Remerciements spéciaux à mon papa adoré qui relit et corrige tous les compte-rendus 💕

1er jour – Dimanche 13 juillet
20,8 km / 1573m d+ / 297m d-
Cela fait environ deux semaines que nous repoussons notre départ vers le fameux massif catalan à cause de la météo. Entre la canicule qui nous a fait passer de douloureux jours à presque 40 degrés et les orages qui s’en sont suivi, il ne faisait pas bon être dans la montagne. Heureusement, l’accalmie est arrivée, et nous voilà enfin sur le départ !
La météo annonçait de la pluie toute la journée d’aujourd’hui et demain. Nous étions prêt à faire ce sacrifice pour arriver sur les cimes les jours de beaux temps, mais ce matin, un soleil timide perce entre les nuages. On dirait qu’il ne va pas pleuvoir tout de suite.
Nous voici à 9h pétantes dans les rues d’Amélie-les-Bains pour commencer notre randonnée. Sac sur le dos, avec 7 jours de nourriture et 1500m de dénivelé à s’enfiler sur 20km.
Nous passons côté « Petite Provence » d’Amélie, en route vers le col de Formentera par l’itinéraire de la HRP (Haute Route Pyrénéenne). Ça monte assez raide dès le début. De quoi se mettre en jambes. Nous cheminons dans les bois, sur un chemin sec et caillouteux. Le sac pèse son poids, je le sens qui essaye de m’enfoncer dans le sol, alors que moi j’essaye de m’élever un peu plus haut à chaque pas.
Nous arrivons au col de la Formentera et traversons un ancien village minier. Des nombreux bâtiments, il ne reste seulement que les murs mangés par la végétation. Les maisons s’échelonnent sur trois étages différents, comme des terrasses. Les toits béants de l’étage inférieur s’ouvrent à côté de nos pieds. Le village avait été bâti pour accueillir une centaine d’ouvriers, qui travaillaient dans les mines de fer. Des trains passaient là dans les années 1900, et desservaient Amélie avec des wagons remplis de minerai, à la gare de la Petite Provence.
Ça me fait penser à un texte écrit par le gardien du refuge des Cortalets, parlant du temps d’avant le train.

● Données fournies
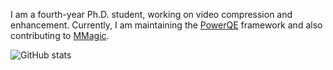 I am a fourth-year Ph.D. student, working on video compression and enhancement. Currently, I am maintaining the [PowerQE](https://github.com/ryanxingql/powerqe) framework and also contributing to [MMagic](https://github.com/open-mmlab/mmagic).

![GitHub stats](https://github-readme-stats.vercel.app/api?username=ryanxingql&rank_icon=percentile&hide=issues,commits)
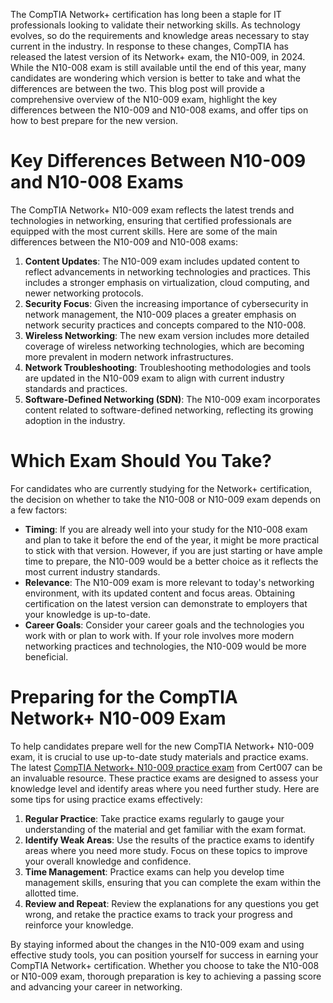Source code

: <p>The CompTIA Network+ certification has long been a staple for IT professionals looking to validate their networking skills. As technology evolves, so do the requirements and knowledge areas necessary to stay current in the industry. In response to these changes, CompTIA has released the latest version of its Network+ exam, the N10-009, in 2024. While the N10-008 exam is still available until the end of this year, many candidates are wondering which version is better to take and what the differences are between the two. This blog post will provide a comprehensive overview of the N10-009 exam, highlight the key differences between the N10-009 and N10-008 exams, and offer tips on how to best prepare for the new version.</p>

<h1>Key Differences Between N10-009 and N10-008 Exams</h1>

<p>The CompTIA Network+ N10-009 exam reflects the latest trends and technologies in networking, ensuring that certified professionals are equipped with the most current skills. Here are some of the main differences between the N10-009 and N10-008 exams:</p>

<ol>
	<li><strong>Content Updates</strong>: The N10-009 exam includes updated content to reflect advancements in networking technologies and practices. This includes a stronger emphasis on virtualization, cloud computing, and newer networking protocols.</li>
	<li><strong>Security Focus</strong>: Given the increasing importance of cybersecurity in network management, the N10-009 places a greater emphasis on network security practices and concepts compared to the N10-008.</li>
	<li><strong>Wireless Networking</strong>: The new exam version includes more detailed coverage of wireless networking technologies, which are becoming more prevalent in modern network infrastructures.</li>
	<li><strong>Network Troubleshooting</strong>: Troubleshooting methodologies and tools are updated in the N10-009 exam to align with current industry standards and practices.</li>
	<li><strong>Software-Defined Networking (SDN)</strong>: The N10-009 exam incorporates content related to software-defined networking, reflecting its growing adoption in the industry.</li>
</ol>

<h1>Which Exam Should You Take?</h1>

<p>For candidates who are currently studying for the Network+ certification, the decision on whether to take the N10-008 or N10-009 exam depends on a few factors:</p>

<ul>
	<li><strong>Timing</strong>: If you are already well into your study for the N10-008 exam and plan to take it before the end of the year, it might be more practical to stick with that version. However, if you are just starting or have ample time to prepare, the N10-009 would be a better choice as it reflects the most current industry standards.</li>
	<li><strong>Relevance</strong>: The N10-009 exam is more relevant to today&#39;s networking environment, with its updated content and focus areas. Obtaining certification on the latest version can demonstrate to employers that your knowledge is up-to-date.</li>
	<li><strong>Career Goals</strong>: Consider your career goals and the technologies you work with or plan to work with. If your role involves more modern networking practices and technologies, the N10-009 would be more beneficial.</li>
</ul>

<h1>Preparing for the CompTIA Network+ N10-009 Exam</h1>

<p>To help candidates prepare well for the new CompTIA Network+ N10-009 exam, it is crucial to use up-to-date study materials and practice exams. The latest <a href="https://www.cert007.com/exam/n10-009/">CompTIA Network+ N10-009 practice exam</a> from Cert007 can be an invaluable resource. These practice exams are designed to assess your knowledge level and identify areas where you need further study. Here are some tips for using practice exams effectively:</p>

<ol>
	<li><strong>Regular Practice</strong>: Take practice exams regularly to gauge your understanding of the material and get familiar with the exam format.</li>
	<li><strong>Identify Weak Areas</strong>: Use the results of the practice exams to identify areas where you need more study. Focus on these topics to improve your overall knowledge and confidence.</li>
	<li><strong>Time Management</strong>: Practice exams can help you develop time management skills, ensuring that you can complete the exam within the allotted time.</li>
	<li><strong>Review and Repeat</strong>: Review the explanations for any questions you get wrong, and retake the practice exams to track your progress and reinforce your knowledge.</li>
</ol>

<p>By staying informed about the changes in the N10-009 exam and using effective study tools, you can position yourself for success in earning your CompTIA Network+ certification. Whether you choose to take the N10-008 or N10-009 exam, thorough preparation is key to achieving a passing score and advancing your career in networking.</p>

<p><!-- notionvc: ee7709f3-efe8-4e16-a07b-7fd26e3a0f57 --></p>
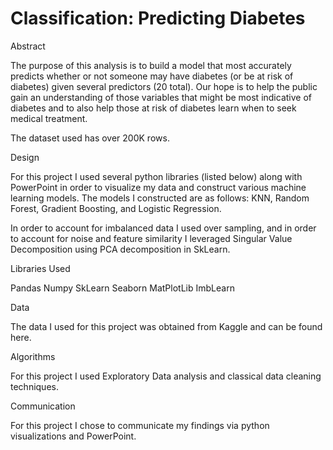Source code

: # Classification: Predicting Diabetes



Abstract

The purpose of this analysis is to build a model that most accurately predicts whether or not someone may have diabetes (or be at risk of diabetes) given several predictors (20 total). Our hope is to help the public gain an understanding of those variables that might be most indicative of diabetes and to also help those at risk of diabetes learn when to seek medical treatment.

The dataset used has over 200K rows. 


Design

For this project I used several python libraries (listed below) along with PowerPoint in order to visualize my data and construct various machine learning models. The models I constructed are as follows: KNN, Random Forest, Gradient Boosting, and Logistic Regression. 

In order to account for imbalanced data I used over sampling, and in order to account for noise and feature similarity I leveraged Singular Value Decomposition using PCA decomposition in SkLearn.

Libraries Used

Pandas
Numpy
SkLearn
Seaborn
MatPlotLib
ImbLearn


Data

The data I used for this project was obtained from Kaggle and can be found here. 

Algorithms

For this project I used Exploratory Data analysis and classical data cleaning techniques. 

Communication

For this project I chose to communicate my findings via python visualizations and PowerPoint.
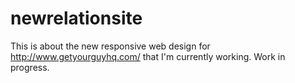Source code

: # newrelationsite
This is about the new responsive web design for http://www.getyourguyhq.com/ that I'm currently working. 
Work in progress.
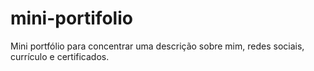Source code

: # mini-portifolio
Mini portfólio para concentrar uma descrição sobre mim, redes sociais, currículo e certificados.
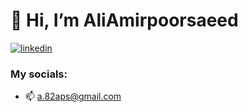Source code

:  # 👋 Hi, I’m AliAmirpoorsaeed

 [![linkedin](https://img.shields.io/badge/linkedin-0A66C2?style=for-the-badge&logo=linkedin&logoColor=white)]([https://www.linkedin.com/](https://www.linkedin.com/in/ali-amirpoorsaeed-9499322a2/))

  ### My socials:
- 📫 a.82aps@gmail.com

<!---
Ali82APS/Ali82APS is a ✨ special ✨ repository because its `README.md` (this file) appears on your GitHub profile.
You can click the Preview link to take a look at your changes.
--->
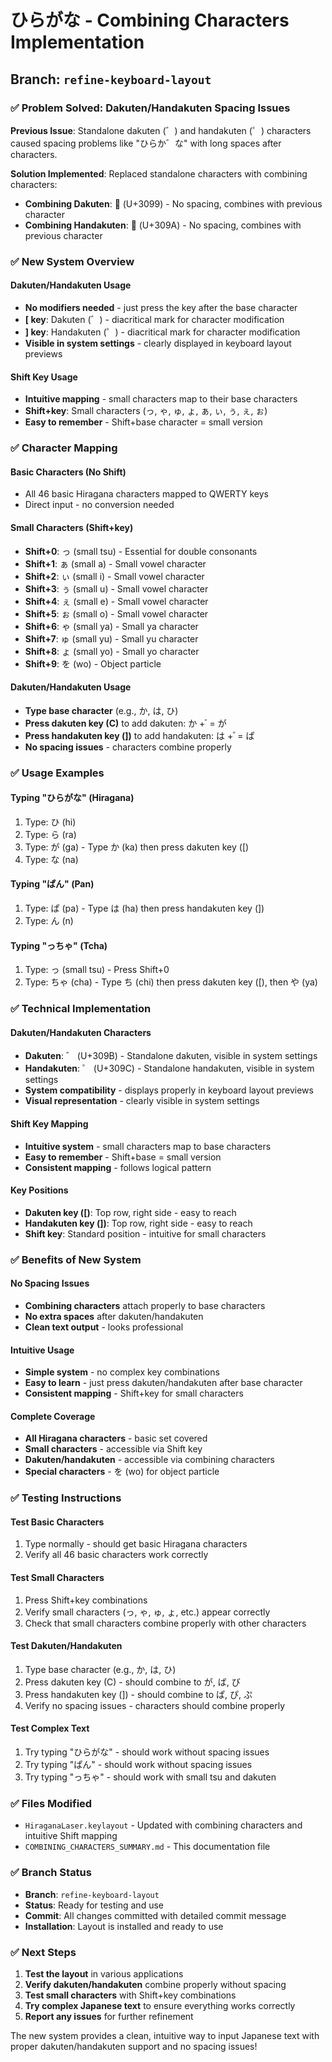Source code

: # ひらがな - Combining Characters Implementation

## **Branch: `refine-keyboard-layout`**

### **✅ Problem Solved: Dakuten/Handakuten Spacing Issues**

**Previous Issue**: Standalone dakuten (゛) and handakuten (゜) characters caused spacing problems like "ひらか゛な" with long spaces after characters.

**Solution Implemented**: Replaced standalone characters with combining characters:
- **Combining Dakuten**: ゙ (U+3099) - No spacing, combines with previous character
- **Combining Handakuten**: ゚ (U+309A) - No spacing, combines with previous character

### **✅ New System Overview**

#### **Dakuten/Handakuten Usage**
- **No modifiers needed** - just press the key after the base character
- **[ key**: Dakuten (゛) - diacritical mark for character modification
- **] key**: Handakuten (゜) - diacritical mark for character modification
- **Visible in system settings** - clearly displayed in keyboard layout previews

#### **Shift Key Usage**
- **Intuitive mapping** - small characters map to their base characters
- **Shift+key**: Small characters (っ, ゃ, ゅ, ょ, ぁ, ぃ, ぅ, ぇ, ぉ)
- **Easy to remember** - Shift+base character = small version

### **✅ Character Mapping**

#### **Basic Characters (No Shift)**
- All 46 basic Hiragana characters mapped to QWERTY keys
- Direct input - no conversion needed

#### **Small Characters (Shift+key)**
- **Shift+0**: っ (small tsu) - Essential for double consonants
- **Shift+1**: ぁ (small a) - Small vowel character
- **Shift+2**: ぃ (small i) - Small vowel character
- **Shift+3**: ぅ (small u) - Small vowel character
- **Shift+4**: ぇ (small e) - Small vowel character
- **Shift+5**: ぉ (small o) - Small vowel character
- **Shift+6**: ゃ (small ya) - Small ya character
- **Shift+7**: ゅ (small yu) - Small yu character
- **Shift+8**: ょ (small yo) - Small yo character
- **Shift+9**: を (wo) - Object particle

#### **Dakuten/Handakuten Usage**
- **Type base character** (e.g., か, は, ひ)
- **Press dakuten key (C)** to add dakuten: か + ゙ = が
- **Press handakuten key (])** to add handakuten: は + ゚ = ぱ
- **No spacing issues** - characters combine properly

### **✅ Usage Examples**

#### **Typing "ひらがな" (Hiragana)**
1. Type: ひ (hi)
2. Type: ら (ra)
3. Type: が (ga) - Type か (ka) then press dakuten key ([)
4. Type: な (na)

#### **Typing "ぱん" (Pan)**
1. Type: ぱ (pa) - Type は (ha) then press handakuten key (])
2. Type: ん (n)

#### **Typing "っちゃ" (Tcha)**
1. Type: っ (small tsu) - Press Shift+0
2. Type: ちゃ (cha) - Type ち (chi) then press dakuten key ([), then や (ya)

### **✅ Technical Implementation**

#### **Dakuten/Handakuten Characters**
- **Dakuten**: ゛ (U+309B) - Standalone dakuten, visible in system settings
- **Handakuten**: ゜ (U+309C) - Standalone handakuten, visible in system settings
- **System compatibility** - displays properly in keyboard layout previews
- **Visual representation** - clearly visible in system settings

#### **Shift Key Mapping**
- **Intuitive system** - small characters map to base characters
- **Easy to remember** - Shift+base = small version
- **Consistent mapping** - follows logical pattern

#### **Key Positions**
- **Dakuten key ([)**: Top row, right side - easy to reach
- **Handakuten key (])**: Top row, right side - easy to reach
- **Shift key**: Standard position - intuitive for small characters

### **✅ Benefits of New System**

#### **No Spacing Issues**
- **Combining characters** attach properly to base characters
- **No extra spaces** after dakuten/handakuten
- **Clean text output** - looks professional

#### **Intuitive Usage**
- **Simple system** - no complex key combinations
- **Easy to learn** - just press dakuten/handakuten after base character
- **Consistent mapping** - Shift+key for small characters

#### **Complete Coverage**
- **All Hiragana characters** - basic set covered
- **Small characters** - accessible via Shift key
- **Dakuten/handakuten** - accessible via combining characters
- **Special characters** - を (wo) for object particle

### **✅ Testing Instructions**

#### **Test Basic Characters**
1. Type normally - should get basic Hiragana characters
2. Verify all 46 basic characters work correctly

#### **Test Small Characters**
1. Press Shift+key combinations
2. Verify small characters (っ, ゃ, ゅ, ょ, etc.) appear correctly
3. Check that small characters combine properly with other characters

#### **Test Dakuten/Handakuten**
1. Type base character (e.g., か, は, ひ)
2. Press dakuten key (C) - should combine to が, ば, び
3. Press handakuten key (]) - should combine to ぱ, ぴ, ぷ
4. Verify no spacing issues - characters should combine properly

#### **Test Complex Text**
1. Try typing "ひらがな" - should work without spacing issues
2. Try typing "ぱん" - should work without spacing issues
3. Try typing "っちゃ" - should work with small tsu and dakuten

### **✅ Files Modified**

- `HiraganaLaser.keylayout` - Updated with combining characters and intuitive Shift mapping
- `COMBINING_CHARACTERS_SUMMARY.md` - This documentation file

### **✅ Branch Status**

- **Branch**: `refine-keyboard-layout`
- **Status**: Ready for testing and use
- **Commit**: All changes committed with detailed commit message
- **Installation**: Layout is installed and ready to use

### **✅ Next Steps**

1. **Test the layout** in various applications
2. **Verify dakuten/handakuten** combine properly without spacing
3. **Test small characters** with Shift+key combinations
4. **Try complex Japanese text** to ensure everything works correctly
5. **Report any issues** for further refinement

The new system provides a clean, intuitive way to input Japanese text with proper dakuten/handakuten support and no spacing issues!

● Travail à faire
Indiquez par oui ou par non si chaque affirmation concorde avec le récit de randonnée, en citant textuellement les mots qui tranchent : (a) la marche commence à 9 h à Amélie-les-Bains ; (b) le sac contient de la nourriture pour cinq jours ; (c) le village minier avait été bâti pour une centaine d'ouvriers.

● Réponse rédigée
(a) Oui : « Nous voici à 9h pétantes dans les rues d’Amélie-les-Bains pour commencer notre randonnée. »
(b) Non : « avec 7 jours de nourriture »
(c) Oui : « Le village avait été bâti pour accueillir une centaine d’ouvriers »